_To do_:
Word for word, restate the records from their first line through the line with "G04 Gerber Fmt", both ends included; omit each picture.

_Records to process_:
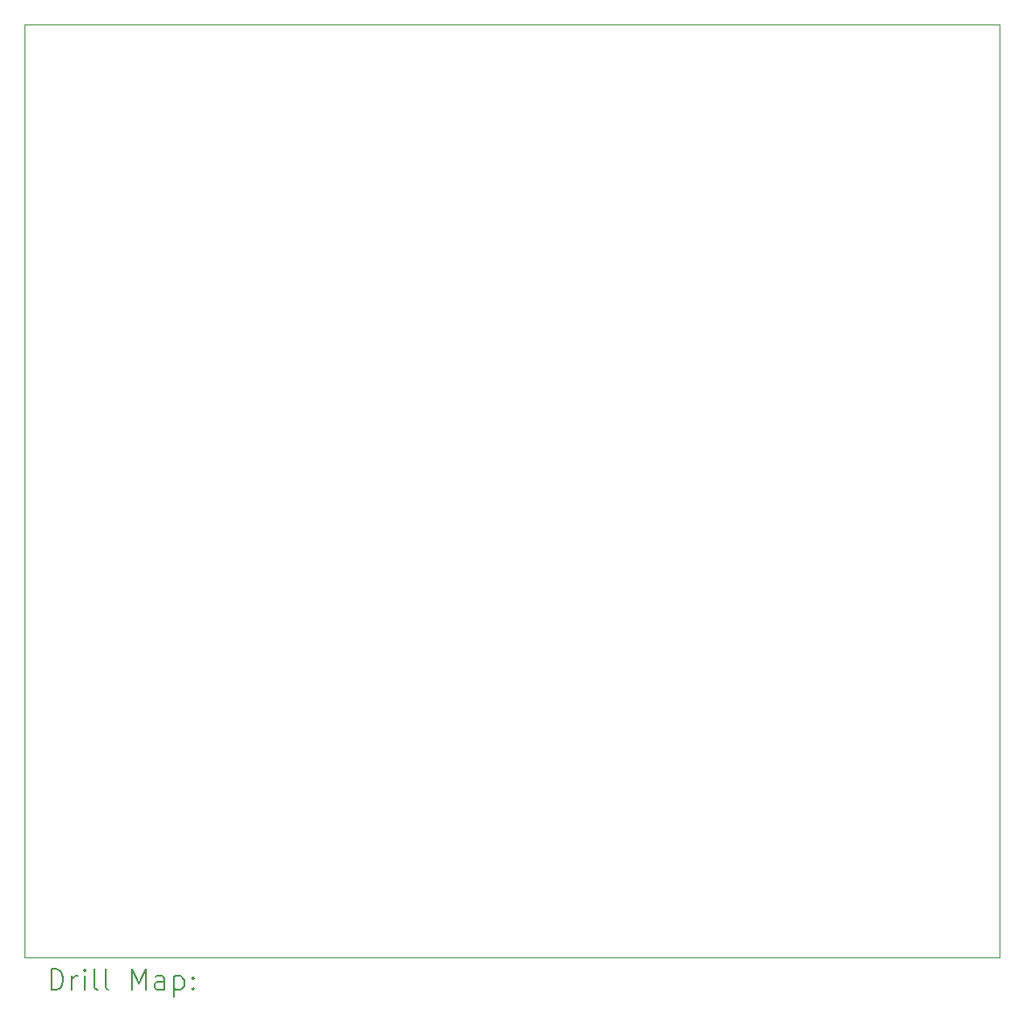
<source format=gbr>
%TF.GenerationSoftware,KiCad,Pcbnew,8.0.6*%
%TF.CreationDate,2025-01-02T11:45:37+01:00*%
%TF.ProjectId,Pcb pami 2025,50636220-7061-46d6-9920-323032352e6b,rev?*%
%TF.SameCoordinates,Original*%
%TF.FileFunction,Drillmap*%
%TF.FilePolarity,Positive*%
%FSLAX45Y45*%
G04 Gerber Fmt 4.5, Leading zero omitted, Abs format (unit mm)*
G04 Created by KiCad (PCBNEW 8.0.6) date 2025-01-02 11:45:37*
%MOMM*%
%LPD*%
G01*
G04 APERTURE LIST*
%ADD10C,0.050000*%
%ADD11C,0.200000*%
G04 APERTURE END LIST*
D10*
X6175000Y-2046000D02*
X15622369Y-2046000D01*
X15622369Y-11088369D01*
X6175000Y-11088369D01*
X6175000Y-2046000D01*
D11*
X6433277Y-11402353D02*
X6433277Y-11202353D01*
X6433277Y-11202353D02*
X6480896Y-11202353D01*
X6480896Y-11202353D02*
X6509467Y-11211877D01*
X6509467Y-11211877D02*
X6528515Y-11230924D01*
X6528515Y-11230924D02*
X6538039Y-11249972D01*
X6538039Y-11249972D02*
X6547562Y-11288067D01*
X6547562Y-11288067D02*
X6547562Y-11316639D01*
X6547562Y-11316639D02*
X6538039Y-11354734D01*
X6538039Y-11354734D02*
X6528515Y-11373781D01*
X6528515Y-11373781D02*
X6509467Y-11392829D01*
X6509467Y-11392829D02*
X6480896Y-11402353D01*
X6480896Y-11402353D02*
X6433277Y-11402353D01*
X6633277Y-11402353D02*
X6633277Y-11269020D01*
X6633277Y-11307115D02*
X6642801Y-11288067D01*
X6642801Y-11288067D02*
X6652324Y-11278543D01*
X6652324Y-11278543D02*
X6671372Y-11269020D01*
X6671372Y-11269020D02*
X6690420Y-11269020D01*
X6757086Y-11402353D02*
X6757086Y-11269020D01*
X6757086Y-11202353D02*
X6747562Y-11211877D01*
X6747562Y-11211877D02*
X6757086Y-11221401D01*
X6757086Y-11221401D02*
X6766610Y-11211877D01*
X6766610Y-11211877D02*
X6757086Y-11202353D01*
X6757086Y-11202353D02*
X6757086Y-11221401D01*
X6880896Y-11402353D02*
X6861848Y-11392829D01*
X6861848Y-11392829D02*
X6852324Y-11373781D01*
X6852324Y-11373781D02*
X6852324Y-11202353D01*
X6985658Y-11402353D02*
X6966610Y-11392829D01*
X6966610Y-11392829D02*
X6957086Y-11373781D01*
X6957086Y-11373781D02*
X6957086Y-11202353D01*
X7214229Y-11402353D02*
X7214229Y-11202353D01*
X7214229Y-11202353D02*
X7280896Y-11345210D01*
X7280896Y-11345210D02*
X7347562Y-11202353D01*
X7347562Y-11202353D02*
X7347562Y-11402353D01*
X7528515Y-11402353D02*
X7528515Y-11297591D01*
X7528515Y-11297591D02*
X7518991Y-11278543D01*
X7518991Y-11278543D02*
X7499943Y-11269020D01*
X7499943Y-11269020D02*
X7461848Y-11269020D01*
X7461848Y-11269020D02*
X7442801Y-11278543D01*
X7528515Y-11392829D02*
X7509467Y-11402353D01*
X7509467Y-11402353D02*
X7461848Y-11402353D01*
X7461848Y-11402353D02*
X7442801Y-11392829D01*
X7442801Y-11392829D02*
X7433277Y-11373781D01*
X7433277Y-11373781D02*
X7433277Y-11354734D01*
X7433277Y-11354734D02*
X7442801Y-11335686D01*
X7442801Y-11335686D02*
X7461848Y-11326162D01*
X7461848Y-11326162D02*
X7509467Y-11326162D01*
X7509467Y-11326162D02*
X7528515Y-11316639D01*
X7623753Y-11269020D02*
X7623753Y-11469020D01*
X7623753Y-11278543D02*
X7642801Y-11269020D01*
X7642801Y-11269020D02*
X7680896Y-11269020D01*
X7680896Y-11269020D02*
X7699943Y-11278543D01*
X7699943Y-11278543D02*
X7709467Y-11288067D01*
X7709467Y-11288067D02*
X7718991Y-11307115D01*
X7718991Y-11307115D02*
X7718991Y-11364258D01*
X7718991Y-11364258D02*
X7709467Y-11383305D01*
X7709467Y-11383305D02*
X7699943Y-11392829D01*
X7699943Y-11392829D02*
X7680896Y-11402353D01*
X7680896Y-11402353D02*
X7642801Y-11402353D01*
X7642801Y-11402353D02*
X7623753Y-11392829D01*
X7804705Y-11383305D02*
X7814229Y-11392829D01*
X7814229Y-11392829D02*
X7804705Y-11402353D01*
X7804705Y-11402353D02*
X7795182Y-11392829D01*
X7795182Y-11392829D02*
X7804705Y-11383305D01*
X7804705Y-11383305D02*
X7804705Y-11402353D01*
X7804705Y-11278543D02*
X7814229Y-11288067D01*
X7814229Y-11288067D02*
X7804705Y-11297591D01*
X7804705Y-11297591D02*
X7795182Y-11288067D01*
X7795182Y-11288067D02*
X7804705Y-11278543D01*
X7804705Y-11278543D02*
X7804705Y-11297591D01*
M02*

</source>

_Answer for the task_:
<source format=gbr>
%TF.GenerationSoftware,KiCad,Pcbnew,8.0.6*%
%TF.CreationDate,2025-01-02T11:45:37+01:00*%
%TF.ProjectId,Pcb pami 2025,50636220-7061-46d6-9920-323032352e6b,rev?*%
%TF.SameCoordinates,Original*%
%TF.FileFunction,Drillmap*%
%TF.FilePolarity,Positive*%
%FSLAX45Y45*%
G04 Gerber Fmt 4.5, Leading zero omitted, Abs format (unit mm)*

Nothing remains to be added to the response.